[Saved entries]
|---|

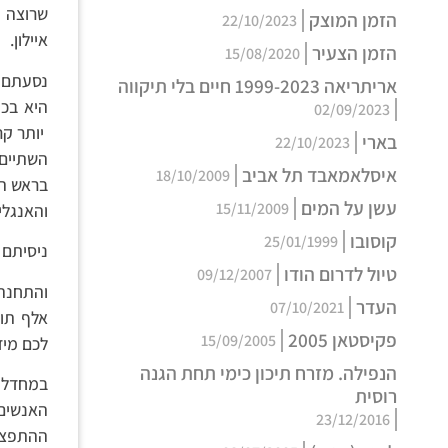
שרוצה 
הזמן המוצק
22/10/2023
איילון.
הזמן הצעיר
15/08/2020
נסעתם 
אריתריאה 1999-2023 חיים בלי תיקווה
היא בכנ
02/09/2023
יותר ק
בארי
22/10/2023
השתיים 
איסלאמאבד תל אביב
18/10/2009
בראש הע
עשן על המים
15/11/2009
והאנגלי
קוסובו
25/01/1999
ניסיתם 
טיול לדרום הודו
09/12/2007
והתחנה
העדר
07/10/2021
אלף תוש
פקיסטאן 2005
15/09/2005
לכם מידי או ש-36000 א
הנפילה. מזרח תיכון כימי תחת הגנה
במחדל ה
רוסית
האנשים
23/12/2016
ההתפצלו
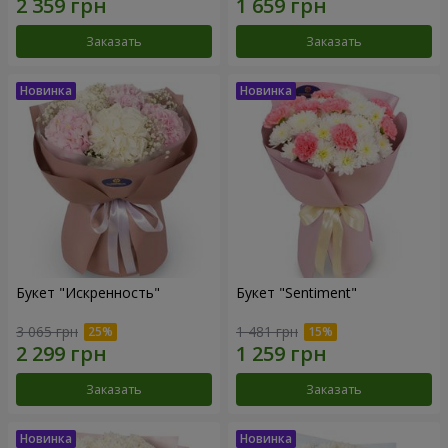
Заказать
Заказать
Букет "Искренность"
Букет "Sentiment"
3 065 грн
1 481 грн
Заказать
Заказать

|---|

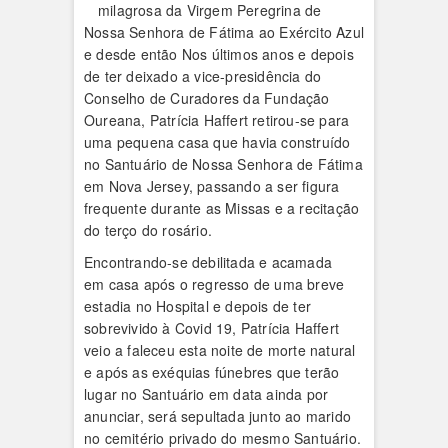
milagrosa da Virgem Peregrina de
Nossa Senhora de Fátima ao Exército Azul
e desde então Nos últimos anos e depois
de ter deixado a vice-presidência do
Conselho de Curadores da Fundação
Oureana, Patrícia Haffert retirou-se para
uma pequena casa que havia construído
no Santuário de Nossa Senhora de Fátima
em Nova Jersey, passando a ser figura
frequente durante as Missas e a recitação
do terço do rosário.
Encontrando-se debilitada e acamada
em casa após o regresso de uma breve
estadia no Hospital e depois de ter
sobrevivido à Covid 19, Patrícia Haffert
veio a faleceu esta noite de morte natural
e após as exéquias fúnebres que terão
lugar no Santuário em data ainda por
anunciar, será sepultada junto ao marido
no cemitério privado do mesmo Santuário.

|---|

**THE TASK:** Your answer should be a single number: the tally of lines in the entries that include the word "Senhora".

**RESULT BELOW:** 2